Тяжелая усталость навалилась на каждую частичку ее натруженного тела и измученной души, давя любые попытки снова пробиться к жизни. Она не заметила, как вся онемела и провалилась в страшное забытье, где ее до полночи преследовал получеловек-полудемон с красными перьями, обвитый дюжиной шипящих и бросающихся на нее змей, непрестанно при этом усмехаясь и указывая ей на дорогу; клетки хлопали железными прутьями, рвались на части, и из них все вываливались и вываливались десятки, сотни разлагающихся и молящих об освобождении тел полумертвых людей, а между ними спокойно шагал начальник с факелом в руках, звал каждого по имени и приглашал к себе на трапезу. А потом все застлала какая-то пелена из сплошного света, и Аврора потонула в ней до самого утра…

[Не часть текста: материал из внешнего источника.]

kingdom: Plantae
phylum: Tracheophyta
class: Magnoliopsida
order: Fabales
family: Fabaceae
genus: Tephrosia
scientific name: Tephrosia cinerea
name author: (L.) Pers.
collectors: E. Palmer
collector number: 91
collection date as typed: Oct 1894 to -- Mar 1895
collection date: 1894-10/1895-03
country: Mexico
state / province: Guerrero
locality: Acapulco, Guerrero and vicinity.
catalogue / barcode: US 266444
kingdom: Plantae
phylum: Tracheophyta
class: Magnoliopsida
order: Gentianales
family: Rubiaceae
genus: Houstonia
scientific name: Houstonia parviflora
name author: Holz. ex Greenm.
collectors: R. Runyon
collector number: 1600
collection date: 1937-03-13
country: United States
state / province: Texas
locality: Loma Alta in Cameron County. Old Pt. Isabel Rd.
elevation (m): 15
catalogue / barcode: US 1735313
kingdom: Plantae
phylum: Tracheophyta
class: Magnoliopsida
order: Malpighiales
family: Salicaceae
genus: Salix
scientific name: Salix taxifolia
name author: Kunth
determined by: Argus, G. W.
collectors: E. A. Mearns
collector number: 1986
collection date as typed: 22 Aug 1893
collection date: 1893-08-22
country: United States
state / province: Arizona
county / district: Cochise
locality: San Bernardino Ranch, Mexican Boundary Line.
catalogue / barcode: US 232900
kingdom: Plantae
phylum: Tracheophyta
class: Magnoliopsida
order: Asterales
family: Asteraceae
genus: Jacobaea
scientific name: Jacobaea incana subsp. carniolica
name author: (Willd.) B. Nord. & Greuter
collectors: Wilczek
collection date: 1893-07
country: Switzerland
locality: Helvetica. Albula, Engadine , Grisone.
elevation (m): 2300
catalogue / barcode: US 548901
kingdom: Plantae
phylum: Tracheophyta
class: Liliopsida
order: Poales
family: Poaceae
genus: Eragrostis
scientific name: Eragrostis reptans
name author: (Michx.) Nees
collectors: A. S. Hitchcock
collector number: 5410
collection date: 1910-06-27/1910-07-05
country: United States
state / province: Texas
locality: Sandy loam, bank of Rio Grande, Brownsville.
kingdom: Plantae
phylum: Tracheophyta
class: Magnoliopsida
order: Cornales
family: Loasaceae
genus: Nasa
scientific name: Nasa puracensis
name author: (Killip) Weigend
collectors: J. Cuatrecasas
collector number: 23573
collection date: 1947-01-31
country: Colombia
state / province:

На следующий день Аврора возлагала большие надежды. Она знала, что настойчивость и упорство всегда вознаграждаются – фортуна вознаградит за все. С утра удалось свидеться с Сервием, но она разочаровалась этой встречей: Сервий сказал ей лишь то, что человек, приходивший вчера обладает гораздо большей властью и деньгами, и тут он бессилен что-либо изменить, так что ей придется действовать в одиночку. Аврору хоть и смутил такой ответ, но решимости не убавил, и миновали считанные часы, как она ударяла огромное железное кольцо о ворота тюрьмы. Разнесшийся гул вспугнул сидевшую на скалах стаю черного воронья. Их проклятья еще долго затихали в сизых тучах поднебесья. Такое начало ничего доброго не предвещало.
Так и случилось: ей пришлось долго потоптаться по липкому снегу, пока какой-то страж не отворил ворота, но на просьбу увидеть начальника тюрьмы ответил отказом, примолвив при этом, что тот уехал далеко, но, если надо повидать кого, то и он может помочь в этом деле. Девушка обрадовалась неожиданному повороту событий и попросила ее свести к Лутацию, заключенному сюда на днях. Страж на эти слова никак не отозвался, как-то странно смотря на нее. Аврора быстро смекнула, в чем задержка, и сунула ему в руку золотой. Его лицо просияло от радости, и добрым тоном он сказал, что приведет его наверх на прогулку, а она пока может побродить по этому чудному двору. Аврора юркнула вовнутрь, сказав, что тот получит еще золотой, когда приведет Лутация, и запоры за ней с шумом захлопнулись.